AGN is more robust in high-diversity settings, with slower coverage decay, making it well-suited for high-exploration scenarios.
t-SNE visualization reveals: MC-Dropout produces directionally concentrated, dense expansion ("directional drift"), while AGN produces isotropic radial dispersion ("firework" pattern).
The step-level contrastive loss of LatentRM contributes most significantly; removing it leads to a notable performance drop.
As the number of samples increases, performance gaps between different models narrow.

Highlights & Insights¶

Uncertainty-theoretic sampling design is particularly elegant: decomposing the sampling problem into epistemic and aleatoric uncertainty, addressed respectively by MC-Dropout and AGN, with the two exhibiting complementary geometric exploration patterns. This analytical framework is transferable to other search problems in continuous spaces.
LatentRM design rationale: using stochastic rollouts to obtain thought-level labels combined with step-level contrastive training addresses the core challenge of "scoring continuous vectors," and is generalizable to evaluation of other non-token intermediate representations.
Coverage vs. diversity "sweet spot" analysis is insightful: both excessively high and excessively low diversity are detrimental, and an optimal operating point exists.

Limitations & Future Work¶

Experiments are conducted primarily on small models (GPT-2 124M, Llama-3.2-1B); latent reasoning itself still shows limited absolute performance on challenging mathematical benchmarks (AIME) and doctoral-level tasks (GPQA).
Both MC-Dropout and AGN require hyperparameter tuning (dropout rate and noise standard deviation), though heuristic ranges are provided.
LatentRM requires additional training, increasing deployment complexity.
Integration of sampling and aggregation into a reinforcement learning framework for iterative refinement of latent trajectories remains unexplored.
The latent reasoning paradigm itself is still evolving and lags behind token-based CoT on complex tasks.
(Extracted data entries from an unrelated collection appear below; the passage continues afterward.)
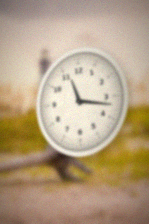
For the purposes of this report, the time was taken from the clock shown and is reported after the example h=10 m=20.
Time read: h=11 m=17
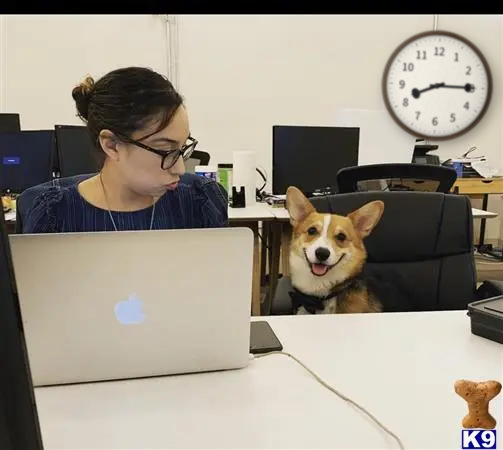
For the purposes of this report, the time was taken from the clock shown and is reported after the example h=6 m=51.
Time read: h=8 m=15
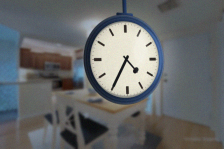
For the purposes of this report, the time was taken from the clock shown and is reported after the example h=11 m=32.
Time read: h=4 m=35
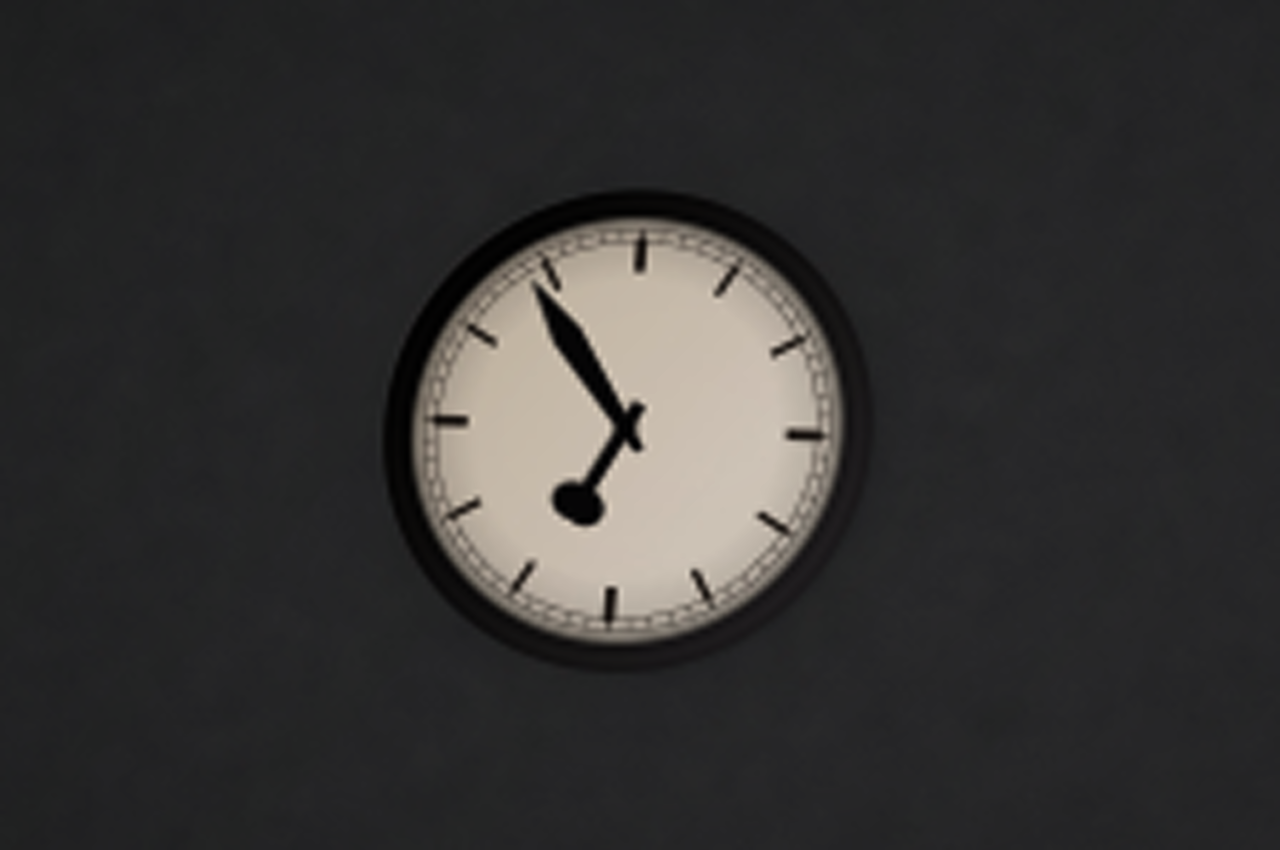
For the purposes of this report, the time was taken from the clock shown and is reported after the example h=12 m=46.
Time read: h=6 m=54
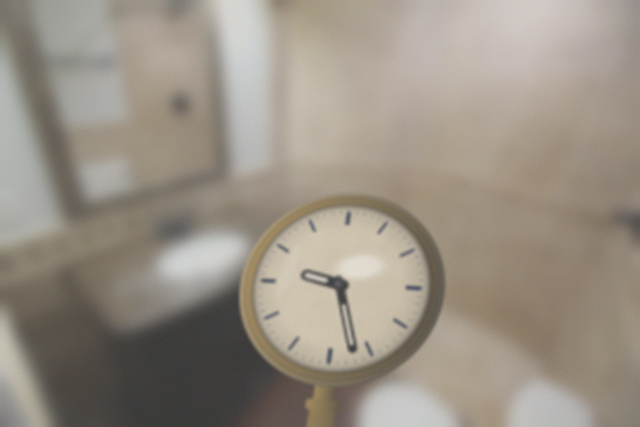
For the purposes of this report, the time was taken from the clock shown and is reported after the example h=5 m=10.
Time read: h=9 m=27
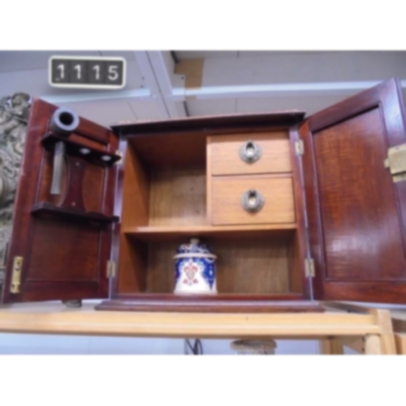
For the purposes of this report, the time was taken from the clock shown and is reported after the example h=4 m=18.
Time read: h=11 m=15
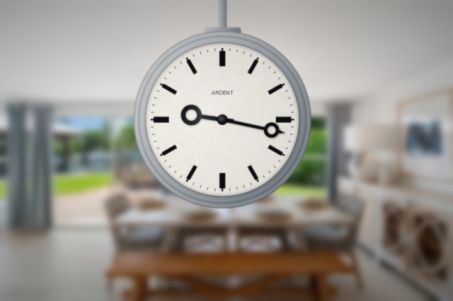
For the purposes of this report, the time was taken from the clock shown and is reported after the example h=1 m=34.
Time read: h=9 m=17
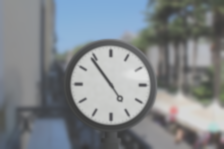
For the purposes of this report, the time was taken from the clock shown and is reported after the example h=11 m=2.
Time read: h=4 m=54
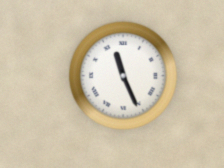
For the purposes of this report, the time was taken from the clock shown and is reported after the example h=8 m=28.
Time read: h=11 m=26
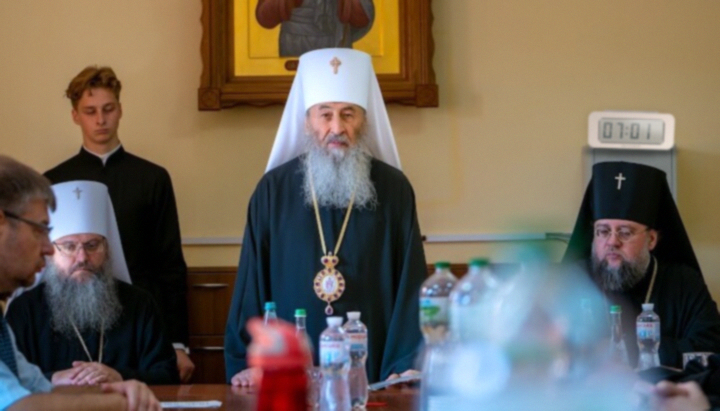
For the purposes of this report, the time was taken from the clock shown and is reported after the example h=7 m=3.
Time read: h=7 m=1
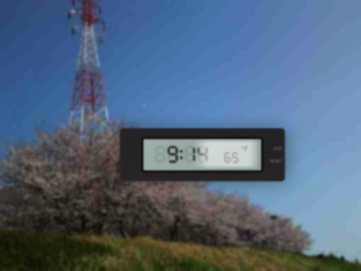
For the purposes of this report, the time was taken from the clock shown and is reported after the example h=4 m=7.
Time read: h=9 m=14
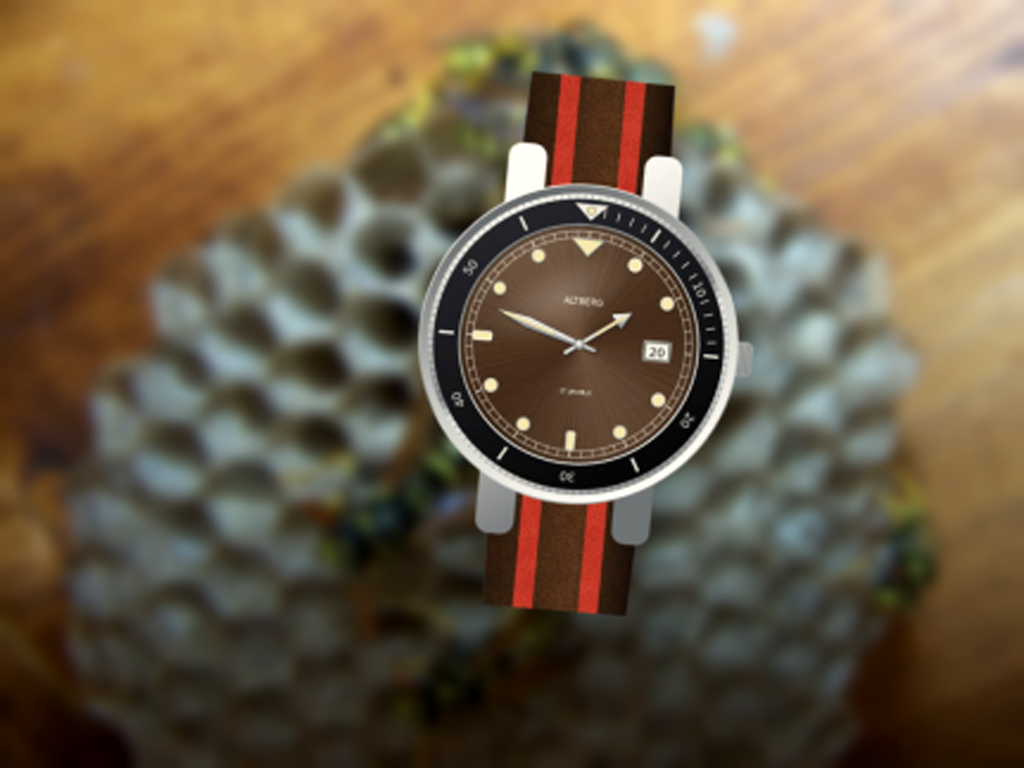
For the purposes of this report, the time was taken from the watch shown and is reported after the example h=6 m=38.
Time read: h=1 m=48
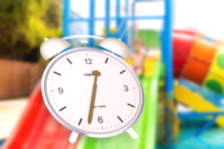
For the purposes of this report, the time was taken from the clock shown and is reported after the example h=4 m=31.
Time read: h=12 m=33
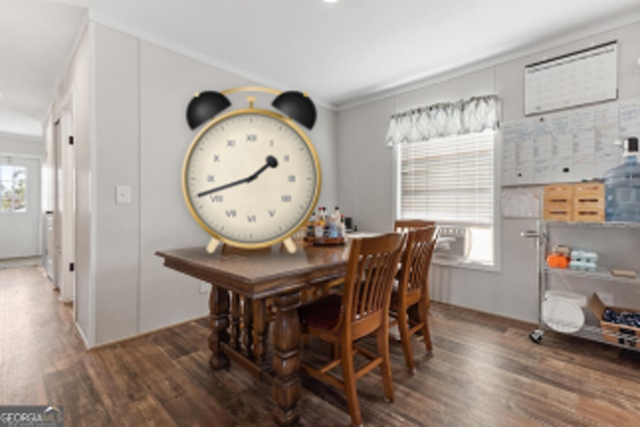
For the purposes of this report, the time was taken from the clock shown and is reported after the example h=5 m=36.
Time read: h=1 m=42
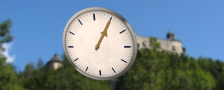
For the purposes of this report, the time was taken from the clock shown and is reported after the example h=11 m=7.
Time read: h=1 m=5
vs. Self-Consistency (majority voting): Self-Consistency applies diverse sampling and voting in token space; this paper extends analogous ideas to continuous latent space, and achieves stronger aggregation than voting via LatentRM.
vs. COCONUT/CODI/CoLaR: These are foundational latent reasoning models; this paper adds parallel TTS capability on top of them as an orthogonal enhancement.
vs. Stochastic Soft Thinking: Soft Thinking operates in the token probability space (soft tokens are mixtures of token embeddings), whereas this paper operates in a purely latent vector space unconstrained by vocabulary structure.

Rating¶

Novelty: ⭐⭐⭐⭐ — Being the first to introduce parallel TTS into latent reasoning is a clear and valuable contribution, though the sampling methods themselves (dropout/noise) are not novel.
Experimental Thoroughness: ⭐⭐⭐⭐ — Covers multiple models, benchmarks, and sampling strategies, with extensive visualization analysis and ablations.
Writing Quality: ⭐⭐⭐⭐⭐ — Motivation is clear, structure is well-organized, and both theoretical derivations and experimental analyses are thorough.
Value: ⭐⭐⭐⭐ — Fills an important gap in scaling capability for the latent reasoning paradigm with practical guidance.